About US:-
We turn customer challenges into growth opportunities. Material is a global strategy partner to the world’s most recognizable brands and innovative companies. Our people around the globe thrive by helping organizations design and deliver rewarding customer experiences.
We use deep human insights, design innovation and data to create experiences powered by modern technology. Our approaches speed engagement and growth for the companies we work with and transform relationships between businesses and the people they serve. Srijan, a Material company, is a renowned global digital engineering firm with a reputation for solving complex technology problems using their deep technology expertise and leveraging strategic partnerships with top-tier technology partners. Be a part of an Awesome Tribe
Role- Senior / Lead Data Engineer – Databricks, PySpark & Applied AI/LLM Engineering
We are seeking a highly skilled Senior/Lead Data Engineer with deep expertise in Databricks, Apache Spark, PySpark, distributed data processing, and modern AI/LLM-enabled data platforms. This role is specifically targeted toward engineers who have built production-grade scalable data and AI platforms - not generic ETL developers.
The ideal candidate must demonstrate strong hands-on coding capability, advanced Spark optimization expertise, enterprise-grade CI/CD engineering experience, and practical exposure to LLM evaluation, fine-tuning workflows, vector-space architectures, and ML model evaluation pipelines. Retail domain experience is highly preferred.
Key Responsibilities
- Design and build scalable data platforms using Databricks, Spark, Delta Lake, and PySpark.
- Develop and optimize large-scale data pipelines and distributed processing applications.
- Perform Spark performance tuning, query optimization, and troubleshooting.
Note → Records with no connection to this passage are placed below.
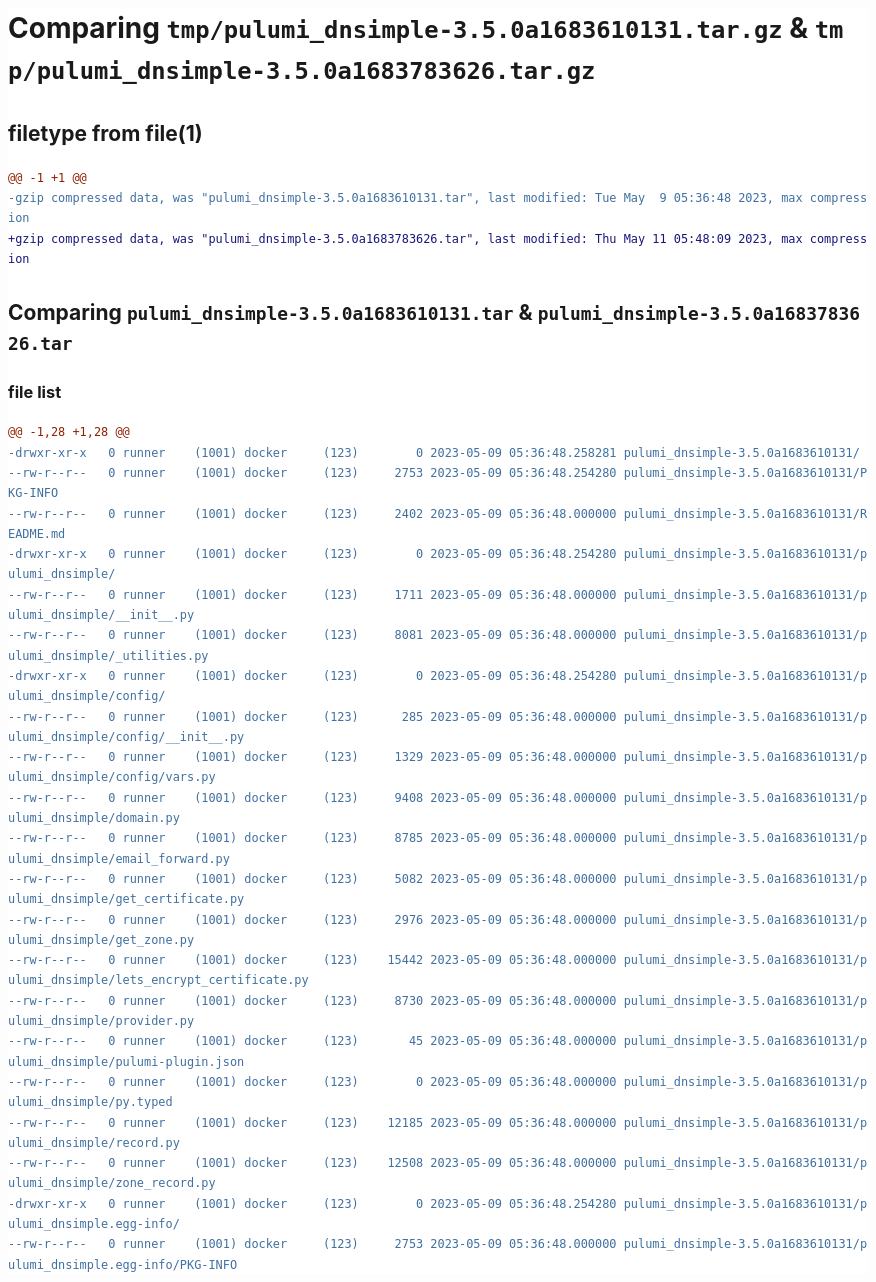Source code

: # Comparing `tmp/pulumi_dnsimple-3.5.0a1683610131.tar.gz` & `tmp/pulumi_dnsimple-3.5.0a1683783626.tar.gz`

## filetype from file(1)

```diff
@@ -1 +1 @@
-gzip compressed data, was "pulumi_dnsimple-3.5.0a1683610131.tar", last modified: Tue May  9 05:36:48 2023, max compression
+gzip compressed data, was "pulumi_dnsimple-3.5.0a1683783626.tar", last modified: Thu May 11 05:48:09 2023, max compression
```

## Comparing `pulumi_dnsimple-3.5.0a1683610131.tar` & `pulumi_dnsimple-3.5.0a1683783626.tar`

### file list

```diff
@@ -1,28 +1,28 @@
-drwxr-xr-x   0 runner    (1001) docker     (123)        0 2023-05-09 05:36:48.258281 pulumi_dnsimple-3.5.0a1683610131/
--rw-r--r--   0 runner    (1001) docker     (123)     2753 2023-05-09 05:36:48.254280 pulumi_dnsimple-3.5.0a1683610131/PKG-INFO
--rw-r--r--   0 runner    (1001) docker     (123)     2402 2023-05-09 05:36:48.000000 pulumi_dnsimple-3.5.0a1683610131/README.md
-drwxr-xr-x   0 runner    (1001) docker     (123)        0 2023-05-09 05:36:48.254280 pulumi_dnsimple-3.5.0a1683610131/pulumi_dnsimple/
--rw-r--r--   0 runner    (1001) docker     (123)     1711 2023-05-09 05:36:48.000000 pulumi_dnsimple-3.5.0a1683610131/pulumi_dnsimple/__init__.py
--rw-r--r--   0 runner    (1001) docker     (123)     8081 2023-05-09 05:36:48.000000 pulumi_dnsimple-3.5.0a1683610131/pulumi_dnsimple/_utilities.py
-drwxr-xr-x   0 runner    (1001) docker     (123)        0 2023-05-09 05:36:48.254280 pulumi_dnsimple-3.5.0a1683610131/pulumi_dnsimple/config/
--rw-r--r--   0 runner    (1001) docker     (123)      285 2023-05-09 05:36:48.000000 pulumi_dnsimple-3.5.0a1683610131/pulumi_dnsimple/config/__init__.py
--rw-r--r--   0 runner    (1001) docker     (123)     1329 2023-05-09 05:36:48.000000 pulumi_dnsimple-3.5.0a1683610131/pulumi_dnsimple/config/vars.py
--rw-r--r--   0 runner    (1001) docker     (123)     9408 2023-05-09 05:36:48.000000 pulumi_dnsimple-3.5.0a1683610131/pulumi_dnsimple/domain.py
--rw-r--r--   0 runner    (1001) docker     (123)     8785 2023-05-09 05:36:48.000000 pulumi_dnsimple-3.5.0a1683610131/pulumi_dnsimple/email_forward.py
--rw-r--r--   0 runner    (1001) docker     (123)     5082 2023-05-09 05:36:48.000000 pulumi_dnsimple-3.5.0a1683610131/pulumi_dnsimple/get_certificate.py
--rw-r--r--   0 runner    (1001) docker     (123)     2976 2023-05-09 05:36:48.000000 pulumi_dnsimple-3.5.0a1683610131/pulumi_dnsimple/get_zone.py
--rw-r--r--   0 runner    (1001) docker     (123)    15442 2023-05-09 05:36:48.000000 pulumi_dnsimple-3.5.0a1683610131/pulumi_dnsimple/lets_encrypt_certificate.py
--rw-r--r--   0 runner    (1001) docker     (123)     8730 2023-05-09 05:36:48.000000 pulumi_dnsimple-3.5.0a1683610131/pulumi_dnsimple/provider.py
--rw-r--r--   0 runner    (1001) docker     (123)       45 2023-05-09 05:36:48.000000 pulumi_dnsimple-3.5.0a1683610131/pulumi_dnsimple/pulumi-plugin.json
--rw-r--r--   0 runner    (1001) docker     (123)        0 2023-05-09 05:36:48.000000 pulumi_dnsimple-3.5.0a1683610131/pulumi_dnsimple/py.typed
--rw-r--r--   0 runner    (1001) docker     (123)    12185 2023-05-09 05:36:48.000000 pulumi_dnsimple-3.5.0a1683610131/pulumi_dnsimple/record.py
--rw-r--r--   0 runner    (1001) docker     (123)    12508 2023-05-09 05:36:48.000000 pulumi_dnsimple-3.5.0a1683610131/pulumi_dnsimple/zone_record.py
-drwxr-xr-x   0 runner    (1001) docker     (123)        0 2023-05-09 05:36:48.254280 pulumi_dnsimple-3.5.0a1683610131/pulumi_dnsimple.egg-info/
--rw-r--r--   0 runner    (1001) docker     (123)     2753 2023-05-09 05:36:48.000000 pulumi_dnsimple-3.5.0a1683610131/pulumi_dnsimple.egg-info/PKG-INFO
```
- Build and manage CI/CD pipelines using GitLab and automation tools.
- Work on REST APIs, Databricks automation, and deployment workflows.
- Support AI/ML workflows including LLMOps, RAG pipelines, vector search, and model evaluation.
- Implement data governance, security, metadata management, and data quality standards.
- Conduct code reviews, mentor junior engineers, and drive engineering best practices.
- Collaborate with DevOps, ML, and Business teams to deliver scalable AI and analytics platforms.
Mandatory Requirements
- 5+ years of hands-on experience in Data Engineering with strong enterprise delivery experience.
- Proven experience as a Senior Data Engineer / Lead Data Engineer in large-scale environments.
- Expert-level programming experience in Python and PySpark.
- Strong expertise in Apache Spark internals and Spark performance optimization.
- Hands-on experience with:
- Databricks
- Delta Lake
- Spark SQL
- Advanced SQL optimization
- Extensive experience building and maintaining enterprise CI/CD pipelines.
- Strong expertise in GitLab pipelines and automated deployment workflows.
- Hands-on experience with Databricks REST APIs.
- Strong understanding of distributed data processing and scalable architecture design.
- Experience with LLM evaluation frameworks and ML model evaluation pipelines.
- Experience supporting or implementing LLM fine-tuning workflows.
- Experience with vector-space architectures, embeddings, semantic search, or vector databases.
- Strong experience in scalable data integration and distributed processing frameworks.
- Experience with data governance, metadata management, lineage, and data quality frameworks.
- Strong analytical, debugging, and problem-solving capabilities.
- Excellent stakeholder communication and technical leadership skills.
Highly Preferred
Candidates with the following experience will be strongly preferred:
- Experience working on Python IDE-based enterprise development environments.
- Experience in ML model evaluation and AI platform engineering.
- Experience supporting GenAI, RAG, or LLMOps initiatives.
- Experience with vector databases such as Pinecone, FAISS, ChromaDB, or similar platforms.
- Experience designing reusable framework-based engineering solutions rather than project-specific implementations.